Aside from the gross ignorance of intellectual history, as to who knew what,
and when did they know it, the likes of which can only come from never having
bothered to read anything but the accounts of those who thought that our human
brain-pans did not retain the full-fledged volume of reason until the late great
Twentieth Century Limited steamed onto the scene of all negligible prior evolution,
well, and the spectacle of a Journal whose peers are so busy peering into the lint
of their navels that they do not even notice the greater half of the human race,
much less read what they deem fit to print -- but I must learn to speak more
plainly someday -- yet I am determined to stick to my logical guns today.

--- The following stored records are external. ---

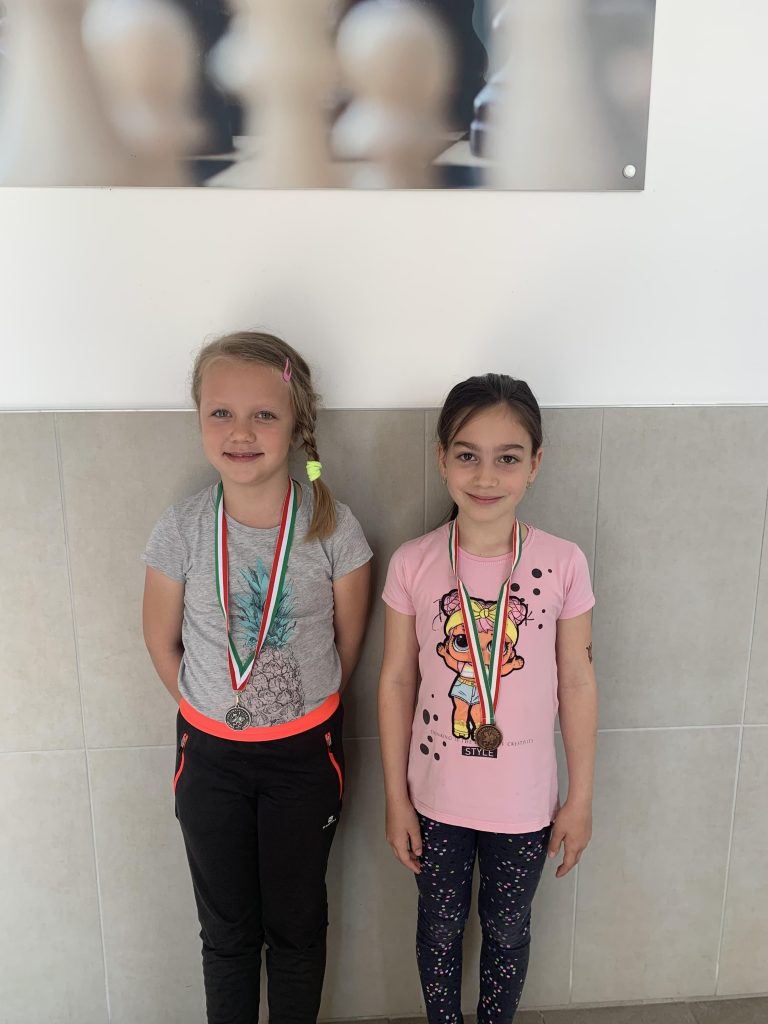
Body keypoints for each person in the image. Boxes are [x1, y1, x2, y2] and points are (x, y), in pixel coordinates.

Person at [142, 331, 372, 1024]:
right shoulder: (182, 528)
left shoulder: (334, 529)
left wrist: (297, 710)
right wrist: (215, 711)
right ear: (199, 418)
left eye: (264, 415)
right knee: (227, 933)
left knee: (297, 928)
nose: (240, 432)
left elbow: (348, 644)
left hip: (304, 758)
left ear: (297, 424)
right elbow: (160, 639)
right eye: (221, 413)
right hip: (209, 759)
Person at [379, 373, 597, 1023]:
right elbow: (396, 681)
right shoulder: (413, 563)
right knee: (439, 929)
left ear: (535, 464)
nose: (485, 476)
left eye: (507, 457)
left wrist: (581, 797)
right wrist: (395, 798)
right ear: (442, 458)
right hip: (434, 799)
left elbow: (578, 681)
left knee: (506, 931)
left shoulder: (563, 563)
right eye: (467, 454)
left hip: (525, 804)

So let me limit myself to this excerpt from yesterday's voluminosity,
which I vaunt to believe may serve to settle the matter conclusively:

Jon Awbrey wrote:
>
> These examples, which were intended merely as explorations
> of certain dimensions of variation in the neighborhood of
> a trivial "change of variables" formula, analogous to the
> lambda calculus "alpha rule", I think, never had much to
> do with the analysis of any relation, since they do not
> bear on the structure of any sets, per se, but only on
> the structures of single tuples.
> 
> Once again, the initial example said only this:
> 
> |   L(x) iff L(y) for some y = x.
> 
> Equivalently, here are two other ways to say it:
> 
> |   L(x) iff there exists y such that L(y) and y = x.
> |
> |   x in L iff there exists y in L such that y = x.
> 
> Since x and y are k-tuples, we bring in
> the definition of equality for k-tuples:
> 
> |   x = y
> |
> |   iff
> |
> |   Proj<j>(x) = Proj<j>(y) for j = 1 to k.
> 
> Just to be tricky, hopefully without a self-deception --
> but that all depends on what it is we wish to believe --
> we exploit a standardized abuse of notation and write:
> 
> |   L(x<1>, ..., x<k>)
> |
> |   iff
> |
> |   There exists y such that L(y) and Proj<j>(y) = x<j> for j = 1 to k.
> 
> If you really want to try and pull a fast one,
> you can change the second L to a L', and thus:
> 
> |   L(x<1>, ..., x<k>)
> |
> |   iff
> |
> |   There exists y such that L'(y) and Proj<j>(y) = x<j> for j = 1 to k.
> 
> Voila!  Instant profundamento!
> 
> | Had Peirce or Whitehead lived a little longer maybe they would have
> | become aware of the fact that any n-ary relation can be defined in
> | terms of binary relations, with the aid of the existential quantifier.
> | The translation, as I know you know, John, is this:
> |
> | R(t1, ..., tn)
> |
> | --->
> |
> | (exists e)(R(e) & first(e, t1) & second(e, t2) & ... & nth(e, tn))
> |
> | http://suo.ieee.org/email/msg04007.html
> 
> Now, one more time, we are not even up to the levels of "analyzing" --
> in other words "saying anything significant about the structure of" --
> a relation, because a relation is a set of tuples, and we are just
> talking about isolated tuples here.  The fact that KIF seems to be
> a partner in this prestidigitation, to the extent that it does not
> help to expose the sleight-of-hand for what it is, is a thing that
> is probably unfair to blame on a language, in lieu of its speakers,
> but I guess that would take me hearing of another sort of speakers.
>
> I hope I have put this plain enough.
> If not, I promise to keep on trying.
>
> http://suo.ieee.org/email/msg04900.html

Okay, enough -- I hope -- and I hope, too, that we can all now begin
to crawl forward just a bit, on the off chance that getting anything
at all clear about the nature of relations might just turn out to be
of utility in the modules that we use to model that grander universe.